Terrorismo? Que Terrorismo?
Em Cabo Delgado, o terrorismo se tornou uma ferida aberta na nação. Mas para os surdos do poder, é apenas um “simples assunto”. Eles preferem organizar fóruns internacionais cheios de promessas e com palavras sofisticadas, enquanto o povo continua a sofrer em silêncio. Quem é mesmo Cabo Delgado? Ah, é o nome de uma mamana que vende muatranca ni sololo na esquina, dizem.
O que impressiona é como a retórica oficial transforma tragédias em abstrações. Pessoas mortas são “baixas civis”; aldeias queimadas são “problemas operacionais”. Mas a realidade é que, longe da fantasia burocrática, as pessoas estão morrendo, e as que sobrevivem estão perdendo tudo – suas casas, sua dignidade, sua esperança.
O Grande Mercado da Droga
Não podemos esquecer do tráfico de drogas, uma indústria que floresce como se fosse um ramo do turismo oficial. Moçambique tornou-se uma rota preferida para traficantes internacionais, mas, curiosamente, as autoridades dizem que são meras falacias de agentes externos, vulgarmente tratados como a “mão externa”. Claro, porque admitir que a corrupção interna é o motor desse problema seria blasfemar contra o sistema.

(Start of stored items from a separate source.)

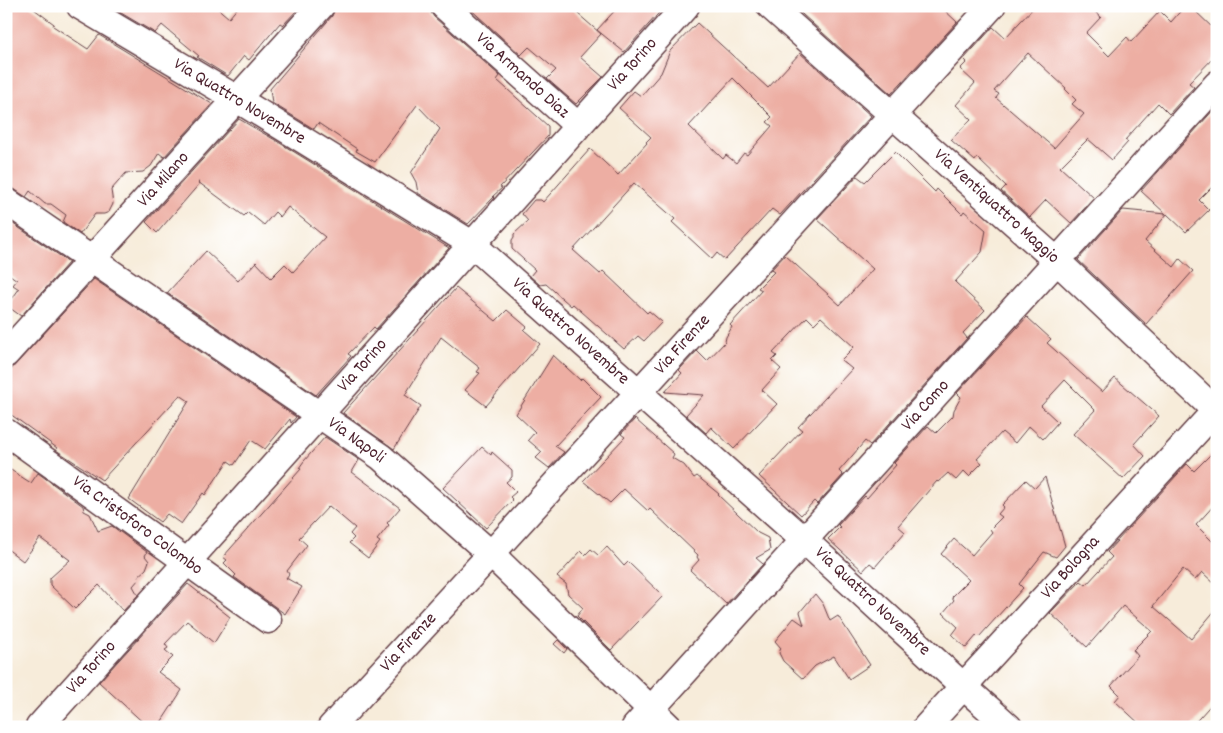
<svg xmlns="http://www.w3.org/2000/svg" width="1223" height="733" font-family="Dekko,sans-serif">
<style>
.building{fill:#edaea3;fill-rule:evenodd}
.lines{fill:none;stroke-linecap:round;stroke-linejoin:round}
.street-casing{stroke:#643e45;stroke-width:29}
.street{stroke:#fff;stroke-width:26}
.labels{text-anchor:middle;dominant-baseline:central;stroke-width:4.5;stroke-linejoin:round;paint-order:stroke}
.street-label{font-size:18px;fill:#4a1f2b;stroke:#fff}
</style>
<rect width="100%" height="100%" fill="#fff"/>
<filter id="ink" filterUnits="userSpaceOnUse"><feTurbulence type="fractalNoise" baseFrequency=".02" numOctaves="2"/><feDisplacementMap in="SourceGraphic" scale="10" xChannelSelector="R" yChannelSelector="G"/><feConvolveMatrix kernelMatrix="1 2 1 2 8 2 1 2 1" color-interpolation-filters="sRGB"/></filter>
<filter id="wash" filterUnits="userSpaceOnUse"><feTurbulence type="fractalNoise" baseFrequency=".0096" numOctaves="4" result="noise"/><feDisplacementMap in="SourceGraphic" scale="20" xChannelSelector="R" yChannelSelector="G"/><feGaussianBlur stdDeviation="1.12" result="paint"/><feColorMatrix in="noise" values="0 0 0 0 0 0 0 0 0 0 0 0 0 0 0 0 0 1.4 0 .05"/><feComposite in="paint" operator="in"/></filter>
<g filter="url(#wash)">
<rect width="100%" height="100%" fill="#f7ecda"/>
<g id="blocks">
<path class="building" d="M6 6H30L54 24 53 26 88 49 99 35 212 104 164 157 159 153 151 166 143 172 126 173 111 190 113 204 109 212 104 214H95L80 234 63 222 66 215 51 204H45L30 191 26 197 14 189 6 186Z
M119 6H215L229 18 239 6H295L298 9 283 25 280 23 249 60 244 56 228 76 197 57 199 56 162 25 155 33 116 10Z
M336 6H429L430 11 434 17 500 76 497 80 548 126V136L500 187 502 188 493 196 494 197 468 224 418 193 416 182 411 173 440 129 417 105 375 162 356 151 357 149 318 123 314 129 272 103 270 89 332 16Z
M467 6H569L601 34 580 57 603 77 576 104 547 79 556 70 529 47 521 55Z
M619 6H665L624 52 597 30Z
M793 6H940L957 22 891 94Z
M1035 6H1088L1101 17 1086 33 1109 56 1127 37 1131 42 1160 11 1171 22 1185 6H1190L1217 32V54L1189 83 1194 87 1169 114 1158 103 1125 140 1128 142 1112 160 1088 139 1060 167 1094 198 1071 223 1046 200 1030 217 1001 191 1006 186 977 158 975 161 951 140 971 119 956 105 975 83 960 69 967 62 964 59 993 27 1005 38ZM1028 53 1066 88 1065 89 1076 100 1072 104 1084 114 1054 148 996 98 999 94 994 91Z
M697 23 768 88 800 53 871 116 780 215 772 209 725 260 717 253 712 259 672 222 675 219 634 183 573 250 600 274 603 271 647 313 649 311 662 322 644 341 638 336 624 349 573 304 571 306 546 284 540 285 530 276 535 270 512 249V240L514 237V234L528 221 522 214 534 200H541L543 202 590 149 618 175 647 143 646 142 651 137 619 108 634 91 641 96 661 73 670 51ZM733 78 772 117 767 122 772 126 747 155 744 153 736 163 726 155 723 159 689 126Z
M1216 107 1217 182 1199 200 1209 210 1186 232 1167 214 1145 241 1174 267 1180 259 1193 271 1146 324 1078 260 1123 210 1166 214 1141 191Z
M239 119 275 140 449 248 376 329 374 327 348 354 351 356 316 395 167 293 206 251 238 281 256 262 271 278 285 264 293 272 325 237 288 207 280 217 275 212 264 225 248 212 244 216 198 182 200 183 157 233 146 222Z
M895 152 935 192 937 189 962 214 964 211 986 230 982 252 955 282 985 310 963 333 967 338 870 445 865 441 839 471 843 475 817 504 814 501 801 515 759 476 802 430 798 427 852 369 841 360 854 347 821 317 814 324 807 317 773 353 777 356 772 361 781 369 762 390 777 404 734 449 711 427 706 433 686 415 704 395 665 392 682 373 679 370 697 351 707 361 725 342 726 337 732 327 730 325 762 290 758 288 774 272 771 270 785 255 840 305 873 269 817 219 857 176 865 182Z
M6 219 69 262 21 316 7 306 19 289 13 285 17 280 6 272Z
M94 279 296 417 291 423 290 419 265 449 251 440 234 465 228 461 205 495 203 493 181 524 167 514 160 522 129 499 189 401 180 395 102 480 56 450 57 448 6 411V375Z
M456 288 496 321 507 310 527 327 524 330 540 344 486 406 465 390 480 373 477 372 480 368 441 337 405 395 421 406 394 449 343 413Z
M1027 317 1051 339 1047 343 1102 392 1115 378 1159 416 1134 444 1145 456 1123 479 1073 434 1095 410 1065 380 1041 406 1058 422 1043 439 1029 426 1015 443 1002 432 977 459 982 463 969 476 964 471 956 480 948 473 938 482 937 481 898 526 905 532 875 567 870 563 863 571 828 539 840 527 838 525 865 496 867 498 896 465 894 463 928 426 936 433 953 416 954 410 961 397 957 393Z
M553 355 580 380 582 378 601 397 555 446 564 452 549 468 536 458 542 452 528 440 535 432 516 414Z
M635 419 674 454 672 458 684 465 694 478 697 476 719 494 718 495 758 533 768 538 770 550 756 558 763 564 726 604 690 570 699 560 697 557 698 555 650 509 648 511 624 489 610 503 583 481 625 437 621 434Z
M325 437 359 460 352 472 400 508 387 523 389 525 377 540 380 542 368 558 349 543 354 538 350 534 355 528 329 506 299 538 307 545 287 571 289 574 286 578 302 587 285 614 234 577 236 575 224 563 227 560 223 557 301 469 299 468 304 461Z
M482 447 491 455 492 452 512 470V477L506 482 516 492 510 497 513 500 486 528 443 488Z
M1217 448V502L1196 525 1217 546V586L1202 572 1195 580 1183 569 1153 606 1191 639 1217 608V698L1191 727H1143L1115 701 1120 695 1111 686 1138 656 1133 650 1152 631 1123 606 1087 647 1050 613 1081 581 1086 585 1112 557 1107 552 1187 464 1194 471Z
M6 467 31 483 38 473 83 506 84 511 90 514 98 531 112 526 147 552 145 556 149 561 146 569 137 577 139 579 133 586 138 595 123 611 99 585 75 609 50 585V578L70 560 40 538 23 561 6 548Z
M1045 477 1065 546 1056 557 1044 552 1019 584 1023 588 979 637 977 635 966 648 952 635 958 627 943 613 954 600 952 597 969 580 941 554 954 539 972 555 992 532 990 529 1002 517 998 514 1004 507 1002 505 1026 480 1035 488Z
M607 547 624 566 628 562 663 596 611 650 577 616 583 608 568 594 566 584 557 577 581 551 585 555 591 549 598 555Z
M188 584 230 617 214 643 187 621 165 644 168 648 165 650 173 657 158 672 182 690 158 727H148L99 682Z
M815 594 823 604 830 621 838 616 870 665 849 679 834 656 815 666 803 679 783 661 779 653 781 648 775 641 794 618 804 625 800 612Z
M558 640 567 649 564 653 554 644Z"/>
</g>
</g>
<g filter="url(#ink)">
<use href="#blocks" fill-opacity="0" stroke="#643e45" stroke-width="1"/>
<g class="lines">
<g class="street-casing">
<path id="street" d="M80 6 237 99 472 244 804 540 963 686 1009 727
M444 6 578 126
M770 6 1057 261 1217 412
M6 201 381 457 491 554 669 727
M6 354 321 6
M6 432 268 620
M39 727 686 6
M331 727 491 554 992 6
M635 727 1217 84
M926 727 1217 409"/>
</g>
<use href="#street" class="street"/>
</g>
</g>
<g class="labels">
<g class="street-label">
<text transform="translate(633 65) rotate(-48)">Via Torino</text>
<text transform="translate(522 76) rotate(42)">Via Armando Diaz</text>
<text transform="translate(239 102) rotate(31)">Via Quattro Novembre</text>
<text transform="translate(164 180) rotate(-48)">Via Milano</text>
<text transform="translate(996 207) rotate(42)">Via Ventiquattro Maggio</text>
<text transform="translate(570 332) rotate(42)">Via Quattro Novembre</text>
<text transform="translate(683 345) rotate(-48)">Via Firenze</text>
<text transform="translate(363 366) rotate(-48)">Via Torino</text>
<text transform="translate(926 406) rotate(-48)">Via Como</text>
<text transform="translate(356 441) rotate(36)">Via Napoli</text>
<text transform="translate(137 526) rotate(36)">Via Cristoforo Colombo</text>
<text transform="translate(1071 568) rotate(-48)">Via Bologna</text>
<text transform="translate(872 602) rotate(43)">Via Quattro Novembre</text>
<text transform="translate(409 643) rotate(-47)">Via Firenze</text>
<text transform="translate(92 668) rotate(-48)">Via Torino</text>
</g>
</g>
<rect width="1223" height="733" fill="none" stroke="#fff" stroke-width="25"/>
</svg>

Enquanto as drogas entram e saem pelas fronteiras e portos, os jovens vêem suas comunidades serem desintegradas por vícios e crimes associados. Mas os senhores do poder só ouvem o som das moedas que caem em seus bolsos – um som que, curiosamente, nunca é abafado pela surdez que os afecta para todos os outros ruídos.
A realidade satírica do Poder
Assim segue Moçambique, a nação de surdos, onde os líderes vivem em um universo paralelo. Talvez tenham ouvido falar do termo “governar para o povo”, mas decidiram reinterpretá-lo como “governar apesar do povo”. Na lógica surreal, tudo é resolvido com relatórios. Os jovens estão desempregados? “Criamos um plano estratégico!” Cabo Delgado está em chamas? “Formamos um comité de estudo!” A pobreza aumentou 75%? “Estamos alinhados com os Objectivos de Desenvolvimento Sustentável!” Porque, afinal, não há problema que um PowerPoint bem feito não resolva.
No entanto, a surdez não é apenas literal. É também uma metáfora para a desconexão total entre governantes e governados. Enquanto o povo clama por mudanças, os líderes ouvem apenas o eco de seus próprios discursos. No teatro do poder, a audiência está gritando, mas os atores continuam a representar suas peças ensaiadas, sem perceber que o público já abandonou a sala.
Esperança ou Revolta?
A história mostra que nenhuma nação consegue sustentar desigualdades crescentes e governos surdos por muito tempo. Moçambique enfrenta um dilema: continuar como está e se afundar ainda mais ou encontrar uma maneira de romper o ciclo. A esperança, porém, não pode ser apenas uma palavra bonita em discursos políticos. Precisa ser materializada em acções concretas, que respondam ao grito do povo.
O futuro de Moçambique está em jogo, e esta geração está impaciente. Se os líderes insistirem em sua surdez, arriscam ser lembrados como aqueles que dançaram enquanto o país queimava. Afinal, até mesmo os grandes impérios caíram, e não será diferente para uma elite que se recusa a ouvir.